Tuesday, 10 April 2018

The Trouble with Terkel (2010) - Animated Comedy Film Review


The Trouble with Terkel is a Danish made animated film that was directed by Thorbjorn Christoffersen and Stefen Fjeldmark. Now this shares a lot of its style of humour from Sausage Party, that was a film I could barely stand due to its focus on trying to be as offensive as possible. As such the type of humour to be found in this movie is the absolute polar opposite of what I enjoy, there wasn't a single joke here that amused me and so that could not help but make me dislike what I saw.

Terkel (Mike Olsen) is a typical teenager in what appears to be an alternate dimension in which it is normal for everyone to be foul mouthed and nasty to each other. One day he starts getting death threats from a person unknown and he starts to fear for his safety. It all comes to a head on a school camping trip organised by his teacher Mr. Balsac (Shark Firestone).


This is pretty mediocre stuff, but thankfully at least the animation is fine enough. It is nowhere as near as good as Pixar but I have seen far far worse. The animation is functional even if characters look unfinished, and they have a kind of unique look to them in that they resemble muppets in how they move. While I thought the actual script was awful the voice actors all do actually pretty good jobs, there was no one at all who I felt were bad at their lines, and it was great to see (well, hear) Chad Ridgely (Massacre on Aisle 12, 6.66 PM) as the voice of Uncle Stewart. This has English dubbed over the original language and no attempt is made to lip sync so is a lot of flapping mouths with no sound coming out. There are quite a few song and dance numbers throughout this, none of them were any good, and one rap played out in the original Danish with not even subtitles to help make sense of what was being said. The one concession was a header saying something like 'this next part will make no sense', stuff like this just added to the unpolished feel.

The plot itself takes a very long time to get going, the death threat part was slow to build up and was only in the last ten to fifteen minutes it got took out into the forefront of the picture. This wasn't boring though, even with nothing really happening of note there was a sense of infinity to this, like it was never ending, but not in a tedious way, more that it just seemed to be constant with no real feeling of a beginning, middle or end. When the horror part does get going it led to a nice little twist, not on who the secret antagonist was (pretty easy to guess), more to do with that character's motivation. In a ham fisted way it tries to make a story about bullying but goes about it in a bad way. Characters have no sense of goodness about them, the biggest case in point being when Terkel contributes to a bullied girl commiting suicide. There is no repercussion to this event at all, no one really mentions it much after, the school seemingly not caring, even the victims sister didn't care in the slightest, this event in particular left me with a bad taste in my mouth.

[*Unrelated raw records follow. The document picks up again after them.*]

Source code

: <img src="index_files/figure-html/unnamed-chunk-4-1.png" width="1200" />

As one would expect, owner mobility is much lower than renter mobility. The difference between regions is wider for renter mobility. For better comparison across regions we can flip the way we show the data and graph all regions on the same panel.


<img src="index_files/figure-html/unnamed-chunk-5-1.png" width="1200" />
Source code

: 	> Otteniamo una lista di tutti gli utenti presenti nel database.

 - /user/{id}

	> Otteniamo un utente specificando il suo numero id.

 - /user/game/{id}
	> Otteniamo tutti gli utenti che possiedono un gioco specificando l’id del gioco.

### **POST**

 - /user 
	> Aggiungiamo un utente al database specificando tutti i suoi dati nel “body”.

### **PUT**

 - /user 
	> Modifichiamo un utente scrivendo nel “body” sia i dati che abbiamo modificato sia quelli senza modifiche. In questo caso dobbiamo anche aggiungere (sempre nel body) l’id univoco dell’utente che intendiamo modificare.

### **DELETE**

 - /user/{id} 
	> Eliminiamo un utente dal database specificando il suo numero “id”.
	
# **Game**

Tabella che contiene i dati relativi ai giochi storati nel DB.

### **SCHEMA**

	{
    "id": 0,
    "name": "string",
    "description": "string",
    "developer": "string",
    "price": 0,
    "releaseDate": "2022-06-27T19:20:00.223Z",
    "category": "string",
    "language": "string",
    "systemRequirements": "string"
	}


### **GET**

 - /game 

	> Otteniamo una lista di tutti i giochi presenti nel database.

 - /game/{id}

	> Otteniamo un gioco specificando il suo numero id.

All too often the humour relies on characters swearing at each other, all the characters from the students at the school, to family members and teachers are all constantly swearing and insulting each other. There wasn't a single character who seemed half decent in the core cast, maybe the narrator (who like in Dead & Breakfast appears as a character within the movie rather than just as a voice). Much of the attempted humour comes from coming up with different ways of insulting people, really not what I like at all. Terkel is a terrible main character, he is both whiny, weak and a follower. By the films end there isn't a single bit of redemption for him, it ends with him the exact same as when the film starts. On the subject of the ending it has one of the worse end credit sequences I have seen in a long while. It is a series of conversations done by the characters as if it were behind the scenes footage of the actors performing their scenes. The conversations sounded so artificial that it sounded to me like several different scenes all playing out over the top of each other.

The Trouble with Terkel just felt mean spirited, it really was not a feel good movie despite the bright cartoony visuals. In terms of horror outside of the finale there was a decent enough nightmare sequence Terkel has. Going back to the humour though, vulgar jokes, insinuations of paedophilia, excessive violence - it all just left me cold. Jeez I feel old writing this review, maybe if I was back in my teens myself it might have appealed more, but certainly not nowadays. Saying that I do like South Park, but that handles the offensive humour in a way that is usually actually funny. The Trouble with Terkel is out to buy now thanks to the great people at Indican Pictures, if this sounds like something you would enjoy then by all means check it out, you may be pleasantly surprised.